Table 1 Research summary

Background

Different study designs have yielded conflicting evidence about whether low to moderate levels of alcohol consumption are associated with increased or decreased risk of ischemic heart disease (IHD), a leading cause of ill health and death worldwide. Results from cohort and case-control studies predominantly show that average consumption is associated with decreased IHD risk, although findings vary by sex, disease endpoint (morbidity versus mortality), and engagement in heavy episodic drinking (HED). Conversely, Mendelian randomization (MR) studies relying on genetic variants that predict alcohol use typically find no association or harmful relationship between alcohol and IHD.
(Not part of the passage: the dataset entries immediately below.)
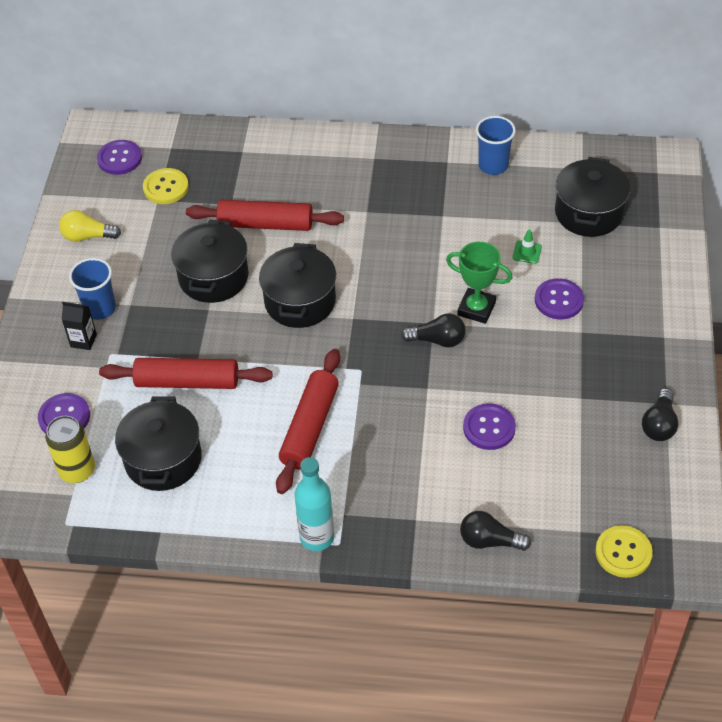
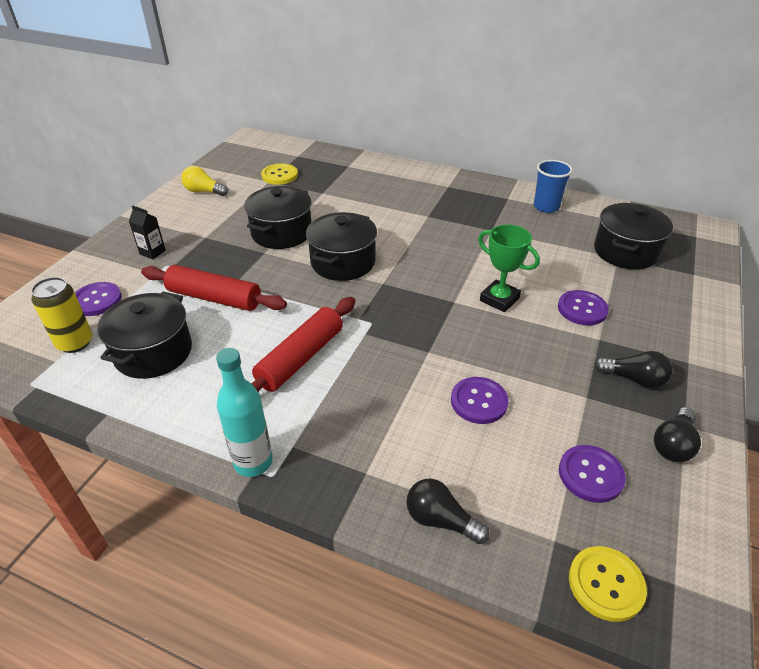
camera: 15 degrees right, 10 degrees down
(100, 308) = (180, 235): blue cup -> none
(119, 158) = (257, 155): purple button -> purple button (590, 475)
(265, 224) = (342, 209): red rolling pin -> none
(437, 340) = (453, 315): black light bulb -> black light bulb (633, 379)
(527, 252) = (560, 268): green traffic cone -> none

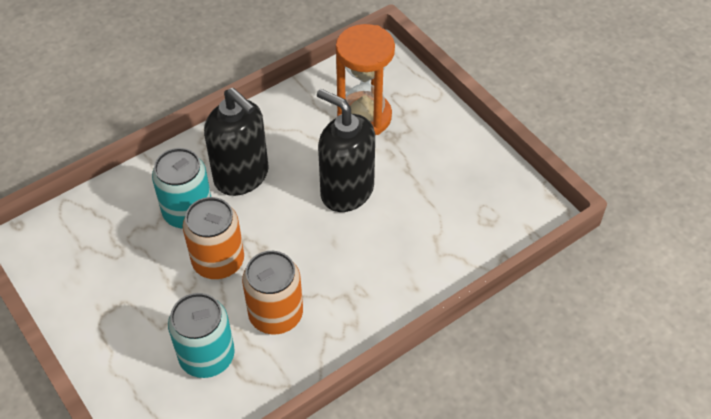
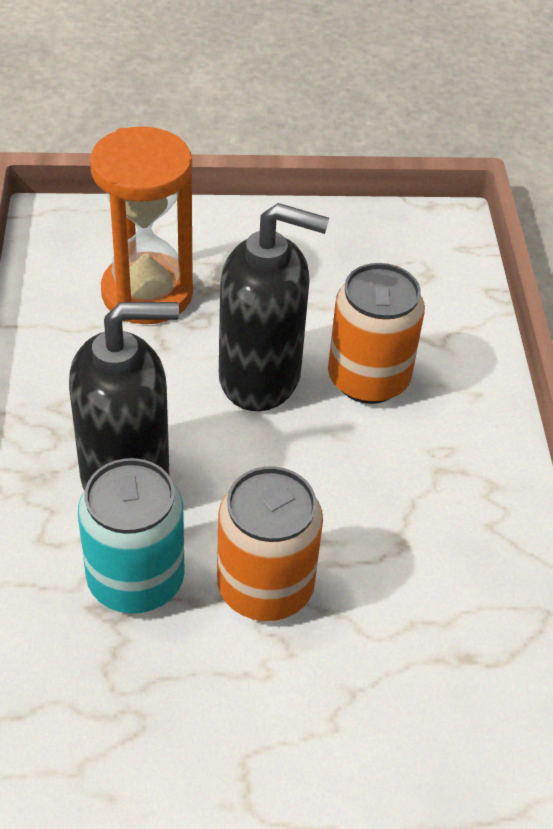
camera: 60 degrees left, 5 degrees down
(207, 356) = (434, 690): turquoise can -> none
(276, 314) = (416, 564): orange can -> orange can (368, 379)
(346, 191) = (260, 377): black soap dispenser -> black soap dispenser turned 150 degrees counterclockwise

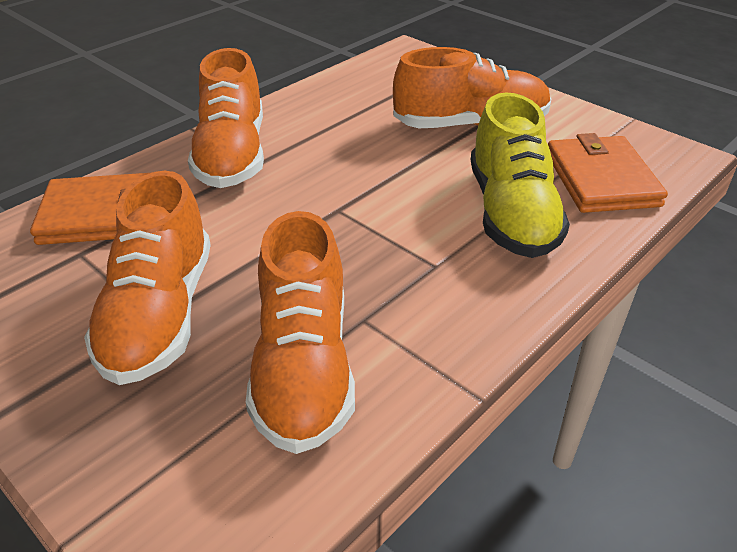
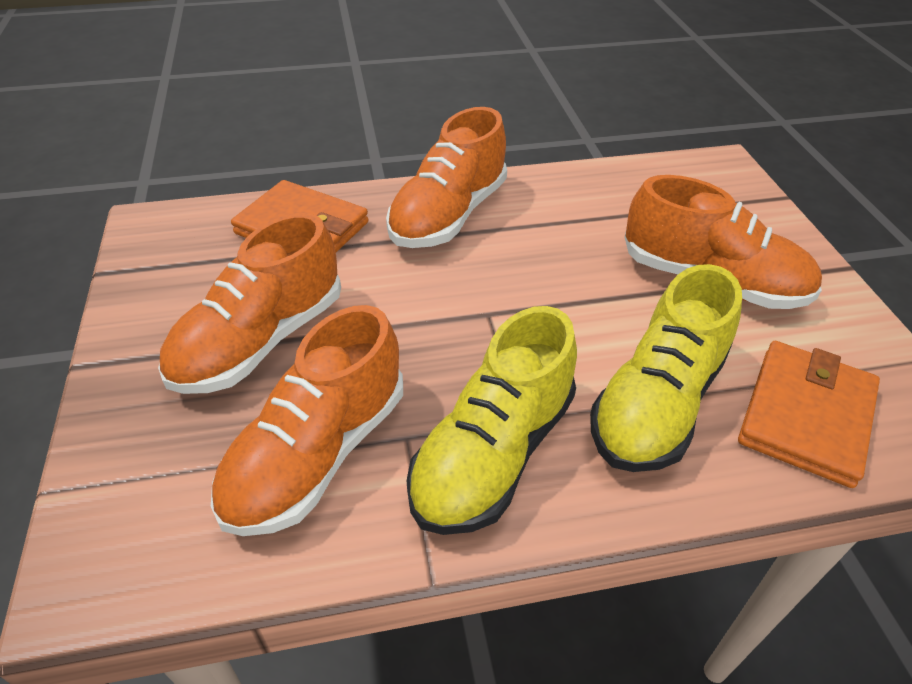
camera: 35 degrees right, 5 degrees up
(437, 297) = (493, 453): none -> yellow shoe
Main findings and limitations

Cautious re-evaluation using the burden of proof meta-analytic methods – systematically applied to capture potential non-log-linear relationships, control for known sources of bias, and incorporate explained and unexplained between-study heterogeneity to generate conservative estimates of risk-outcome associations – yielded estimates of the alcohol-IHD relationship that varied by study design, consistent with previous findings. Data pooled from cohort and case-control studies showed a weak association between average levels of alcohol consumption (up to ~50 g/day) and reduced IHD risk relative to no alcohol intake, while data pooled from MR studies showed no association between genetically predicted alcohol consumption and IHD risk. A primary limitation of the analysis is that it was not possible, due to insufficient data, to differentiate the estimated alcohol-IHD relationship by alcohol use subtype – that is, by average consumption characterized by frequency and quantity, by HED, or by beverage type – and to then compare subtype-specific relationships across study designs.

Implications

Using a conservative approach to consider all evidence from cohort, case-control, and MR studies, we confirmed conflicting estimates of the relationship between alcohol use and IHD derived from self-reports of intake levels versus genetically predicted alcohol use. The discrepant findings are likely driven by biases and limitations inherent in the different study designs and highlight the need to advance methodologies to obtain more definitive answers to this critical public health question. The rapidly evolving field of MR makes it possible to apply new, sophisticated MR techniques to mitigate the effects of bias in investigations of this relationship. Long-term randomized trials can be emulated using large observational databases, avoiding some of the limitations common to conventional observational studies. New MR and trial emulation approaches should be considered as ways forward to more conclusively answer pressing questions about the potential effects of alcohol consumption on IHD.

It is anticipated that the present synthesis of evidence from cohort, case-control, and MR studies assessing the dose-response relationship between alcohol intake and IHD risk will be incorporated in upcoming iterations of the Global Burden of Diseases, Injuries, and Risk Factors Study (GBD).